== Data excerpts ==
+ + + + +

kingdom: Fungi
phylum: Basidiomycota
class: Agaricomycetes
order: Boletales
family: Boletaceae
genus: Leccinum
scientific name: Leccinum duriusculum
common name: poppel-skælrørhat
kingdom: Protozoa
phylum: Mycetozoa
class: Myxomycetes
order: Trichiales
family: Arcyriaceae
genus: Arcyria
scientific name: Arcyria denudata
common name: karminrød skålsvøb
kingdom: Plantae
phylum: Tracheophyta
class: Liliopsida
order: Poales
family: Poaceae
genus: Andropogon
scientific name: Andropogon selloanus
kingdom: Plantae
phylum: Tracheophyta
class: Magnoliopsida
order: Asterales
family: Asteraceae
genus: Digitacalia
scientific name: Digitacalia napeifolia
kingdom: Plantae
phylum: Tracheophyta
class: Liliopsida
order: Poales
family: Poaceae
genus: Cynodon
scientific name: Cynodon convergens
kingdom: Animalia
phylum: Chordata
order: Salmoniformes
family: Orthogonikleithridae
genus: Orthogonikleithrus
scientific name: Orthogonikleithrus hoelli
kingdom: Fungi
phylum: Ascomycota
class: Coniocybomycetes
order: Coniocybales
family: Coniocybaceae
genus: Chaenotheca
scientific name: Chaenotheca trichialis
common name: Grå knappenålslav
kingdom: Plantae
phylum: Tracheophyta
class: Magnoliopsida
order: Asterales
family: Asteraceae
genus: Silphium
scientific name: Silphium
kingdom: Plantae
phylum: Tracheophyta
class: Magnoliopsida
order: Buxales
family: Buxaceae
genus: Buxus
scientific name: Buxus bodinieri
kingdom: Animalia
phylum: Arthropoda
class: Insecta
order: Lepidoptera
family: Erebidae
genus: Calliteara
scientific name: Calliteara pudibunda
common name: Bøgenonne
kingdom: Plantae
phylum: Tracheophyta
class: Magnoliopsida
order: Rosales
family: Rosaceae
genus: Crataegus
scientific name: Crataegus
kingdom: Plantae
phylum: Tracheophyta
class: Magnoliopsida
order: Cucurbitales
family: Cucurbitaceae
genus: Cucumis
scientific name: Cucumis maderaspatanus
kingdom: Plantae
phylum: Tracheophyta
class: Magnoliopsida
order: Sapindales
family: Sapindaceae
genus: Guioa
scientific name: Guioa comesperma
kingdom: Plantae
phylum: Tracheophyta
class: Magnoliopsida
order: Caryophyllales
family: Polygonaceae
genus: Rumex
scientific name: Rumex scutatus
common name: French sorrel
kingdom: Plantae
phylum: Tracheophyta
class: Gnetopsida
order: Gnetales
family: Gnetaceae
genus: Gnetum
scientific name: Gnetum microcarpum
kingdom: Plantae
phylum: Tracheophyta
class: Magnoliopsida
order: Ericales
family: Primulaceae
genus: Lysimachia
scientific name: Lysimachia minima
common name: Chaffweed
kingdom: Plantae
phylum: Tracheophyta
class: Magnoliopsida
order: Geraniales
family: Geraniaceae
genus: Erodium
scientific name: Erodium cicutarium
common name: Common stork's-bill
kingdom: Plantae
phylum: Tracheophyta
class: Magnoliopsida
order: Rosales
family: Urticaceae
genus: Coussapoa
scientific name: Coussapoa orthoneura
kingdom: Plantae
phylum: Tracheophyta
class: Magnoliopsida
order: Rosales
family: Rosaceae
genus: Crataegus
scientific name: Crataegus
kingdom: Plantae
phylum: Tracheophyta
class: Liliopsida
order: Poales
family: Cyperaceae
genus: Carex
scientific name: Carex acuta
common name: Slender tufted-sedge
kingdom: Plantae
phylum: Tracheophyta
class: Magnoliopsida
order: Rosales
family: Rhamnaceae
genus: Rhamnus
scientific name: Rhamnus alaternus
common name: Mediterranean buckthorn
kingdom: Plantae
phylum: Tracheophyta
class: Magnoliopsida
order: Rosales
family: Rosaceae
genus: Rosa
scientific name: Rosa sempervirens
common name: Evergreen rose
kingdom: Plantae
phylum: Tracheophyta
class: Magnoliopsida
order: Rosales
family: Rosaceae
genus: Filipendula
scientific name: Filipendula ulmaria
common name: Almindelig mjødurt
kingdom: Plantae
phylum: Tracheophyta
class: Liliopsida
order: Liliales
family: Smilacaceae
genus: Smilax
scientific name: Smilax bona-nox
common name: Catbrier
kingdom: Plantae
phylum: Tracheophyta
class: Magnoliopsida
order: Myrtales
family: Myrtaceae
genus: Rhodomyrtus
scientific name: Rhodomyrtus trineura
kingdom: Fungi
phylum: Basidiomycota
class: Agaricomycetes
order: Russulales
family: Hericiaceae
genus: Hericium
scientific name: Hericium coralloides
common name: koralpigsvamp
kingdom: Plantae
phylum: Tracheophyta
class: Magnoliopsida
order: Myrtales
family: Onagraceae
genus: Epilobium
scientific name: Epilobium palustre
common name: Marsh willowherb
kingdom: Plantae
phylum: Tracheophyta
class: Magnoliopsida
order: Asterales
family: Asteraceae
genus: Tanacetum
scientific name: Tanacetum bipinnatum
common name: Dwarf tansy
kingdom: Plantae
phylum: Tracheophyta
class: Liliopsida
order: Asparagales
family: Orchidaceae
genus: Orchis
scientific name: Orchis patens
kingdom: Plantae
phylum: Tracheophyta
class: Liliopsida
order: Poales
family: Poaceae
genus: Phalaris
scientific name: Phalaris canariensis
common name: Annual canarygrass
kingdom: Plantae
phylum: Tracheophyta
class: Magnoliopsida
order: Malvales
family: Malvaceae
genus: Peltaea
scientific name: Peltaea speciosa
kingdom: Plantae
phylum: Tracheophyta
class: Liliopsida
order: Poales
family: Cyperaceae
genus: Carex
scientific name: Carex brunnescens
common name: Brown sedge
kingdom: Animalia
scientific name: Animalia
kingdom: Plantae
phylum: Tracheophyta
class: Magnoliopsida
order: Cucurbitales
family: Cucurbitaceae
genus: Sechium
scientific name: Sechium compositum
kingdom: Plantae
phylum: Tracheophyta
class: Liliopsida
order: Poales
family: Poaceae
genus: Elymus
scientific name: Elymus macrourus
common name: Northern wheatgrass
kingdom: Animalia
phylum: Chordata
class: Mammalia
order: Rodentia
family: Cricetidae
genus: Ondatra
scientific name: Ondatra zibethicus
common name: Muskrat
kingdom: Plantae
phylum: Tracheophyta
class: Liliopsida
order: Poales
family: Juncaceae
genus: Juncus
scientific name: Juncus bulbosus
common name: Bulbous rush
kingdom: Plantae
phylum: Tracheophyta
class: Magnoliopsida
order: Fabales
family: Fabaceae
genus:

+ + + + +

== Short problem ==
Please copy all of the data above line for line, keeping every word and letter unchanged.

== The reply ==
kingdom: Fungi
phylum: Basidiomycota
class: Agaricomycetes
order: Boletales
family: Boletaceae
genus: Leccinum
scientific name: Leccinum duriusculum
common name: poppel-skælrørhat
kingdom: Protozoa
phylum: Mycetozoa
class: Myxomycetes
order: Trichiales
family: Arcyriaceae
genus: Arcyria
scientific name: Arcyria denudata
common name: karminrød skålsvøb
kingdom: Plantae
phylum: Tracheophyta
class: Liliopsida
order: Poales
family: Poaceae
genus: Andropogon
scientific name: Andropogon selloanus
kingdom: Plantae
phylum: Tracheophyta
class: Magnoliopsida
order: Asterales
family: Asteraceae
genus: Digitacalia
scientific name: Digitacalia napeifolia
kingdom: Plantae
phylum: Tracheophyta
class: Liliopsida
order: Poales
family: Poaceae
genus: Cynodon
scientific name: Cynodon convergens
kingdom: Animalia
phylum: Chordata
order: Salmoniformes
family: Orthogonikleithridae
genus: Orthogonikleithrus
scientific name: Orthogonikleithrus hoelli
kingdom: Fungi
phylum: Ascomycota
class: Coniocybomycetes
order: Coniocybales
family: Coniocybaceae
genus: Chaenotheca
scientific name: Chaenotheca trichialis
common name: Grå knappenålslav
kingdom: Plantae
phylum: Tracheophyta
class: Magnoliopsida
order: Asterales
family: Asteraceae
genus: Silphium
scientific name: Silphium
kingdom: Plantae
phylum: Tracheophyta
class: Magnoliopsida
order: Buxales
family: Buxaceae
genus: Buxus
scientific name: Buxus bodinieri
kingdom: Animalia
phylum: Arthropoda
class: Insecta
order: Lepidoptera
family: Erebidae
genus: Calliteara
scientific name: Calliteara pudibunda
common name: Bøgenonne
kingdom: Plantae
phylum: Tracheophyta
class: Magnoliopsida
order: Rosales
family: Rosaceae
genus: Crataegus
scientific name: Crataegus
kingdom: Plantae
phylum: Tracheophyta
class: Magnoliopsida
order: Cucurbitales
family: Cucurbitaceae
genus: Cucumis
scientific name: Cucumis maderaspatanus
kingdom: Plantae
phylum: Tracheophyta
class: Magnoliopsida
order: Sapindales
family: Sapindaceae
genus: Guioa
scientific name: Guioa comesperma
kingdom: Plantae
phylum: Tracheophyta
class: Magnoliopsida
order: Caryophyllales
family: Polygonaceae
genus: Rumex
scientific name: Rumex scutatus
common name: French sorrel
kingdom: Plantae
phylum: Tracheophyta
class: Gnetopsida
order: Gnetales
family: Gnetaceae
genus: Gnetum
scientific name: Gnetum microcarpum
kingdom: Plantae
phylum: Tracheophyta
class: Magnoliopsida
order: Ericales
family: Primulaceae
genus: Lysimachia
scientific name: Lysimachia minima
common name: Chaffweed
kingdom: Plantae
phylum: Tracheophyta
class: Magnoliopsida
order: Geraniales
family: Geraniaceae
genus: Erodium
scientific name: Erodium cicutarium
common name: Common stork's-bill
kingdom: Plantae
phylum: Tracheophyta
class: Magnoliopsida
order: Rosales
family: Urticaceae
genus: Coussapoa
scientific name: Coussapoa orthoneura
kingdom: Plantae
phylum: Tracheophyta
class: Magnoliopsida
order: Rosales
family: Rosaceae
genus: Crataegus
scientific name: Crataegus
kingdom: Plantae
phylum: Tracheophyta
class: Liliopsida
order: Poales
family: Cyperaceae
genus: Carex
scientific name: Carex acuta
common name: Slender tufted-sedge
kingdom: Plantae
phylum: Tracheophyta
class: Magnoliopsida
order: Rosales
family: Rhamnaceae
genus: Rhamnus
scientific name: Rhamnus alaternus
common name: Mediterranean buckthorn
kingdom: Plantae
phylum: Tracheophyta
class: Magnoliopsida
order: Rosales
family: Rosaceae
genus: Rosa
scientific name: Rosa sempervirens
common name: Evergreen rose
kingdom: Plantae
phylum: Tracheophyta
class: Magnoliopsida
order: Rosales
family: Rosaceae
genus: Filipendula
scientific name: Filipendula ulmaria
common name: Almindelig mjødurt
kingdom: Plantae
phylum: Tracheophyta
class: Liliopsida
order: Liliales
family: Smilacaceae
genus: Smilax
scientific name: Smilax bona-nox
common name: Catbrier
kingdom: Plantae
phylum: Tracheophyta
class: Magnoliopsida
order: Myrtales
family: Myrtaceae
genus: Rhodomyrtus
scientific name: Rhodomyrtus trineura
kingdom: Fungi
phylum: Basidiomycota
class: Agaricomycetes
order: Russulales
family: Hericiaceae
genus: Hericium
scientific name: Hericium coralloides
common name: koralpigsvamp
kingdom: Plantae
phylum: Tracheophyta
class: Magnoliopsida
order: Myrtales
family: Onagraceae
genus: Epilobium
scientific name: Epilobium palustre
common name: Marsh willowherb
kingdom: Plantae
phylum: Tracheophyta
class: Magnoliopsida
order: Asterales
family: Asteraceae
genus: Tanacetum
scientific name: Tanacetum bipinnatum
common name: Dwarf tansy
kingdom: Plantae
phylum: Tracheophyta
class: Liliopsida
order: Asparagales
family: Orchidaceae
genus: Orchis
scientific name: Orchis patens
kingdom: Plantae
phylum: Tracheophyta
class: Liliopsida
order: Poales
family: Poaceae
genus: Phalaris
scientific name: Phalaris canariensis
common name: Annual canarygrass
kingdom: Plantae
phylum: Tracheophyta
class: Magnoliopsida
order: Malvales
family: Malvaceae
genus: Peltaea
scientific name: Peltaea speciosa
kingdom: Plantae
phylum: Tracheophyta
class: Liliopsida
order: Poales
family: Cyperaceae
genus: Carex
scientific name: Carex brunnescens
common name: Brown sedge
kingdom: Animalia
scientific name: Animalia
kingdom: Plantae
phylum: Tracheophyta
class: Magnoliopsida
order: Cucurbitales
family: Cucurbitaceae
genus: Sechium
scientific name: Sechium compositum
kingdom: Plantae
phylum: Tracheophyta
class: Liliopsida
order: Poales
family: Poaceae
genus: Elymus
scientific name: Elymus macrourus
common name: Northern wheatgrass
kingdom: Animalia
phylum: Chordata
class: Mammalia
order: Rodentia
family: Cricetidae
genus: Ondatra
scientific name: Ondatra zibethicus
common name: Muskrat
kingdom: Plantae
phylum: Tracheophyta
class: Liliopsida
order: Poales
family: Juncaceae
genus: Juncus
scientific name: Juncus bulbosus
common name: Bulbous rush
kingdom: Plantae
phylum: Tracheophyta
class: Magnoliopsida
order: Fabales
family: Fabaceae
genus:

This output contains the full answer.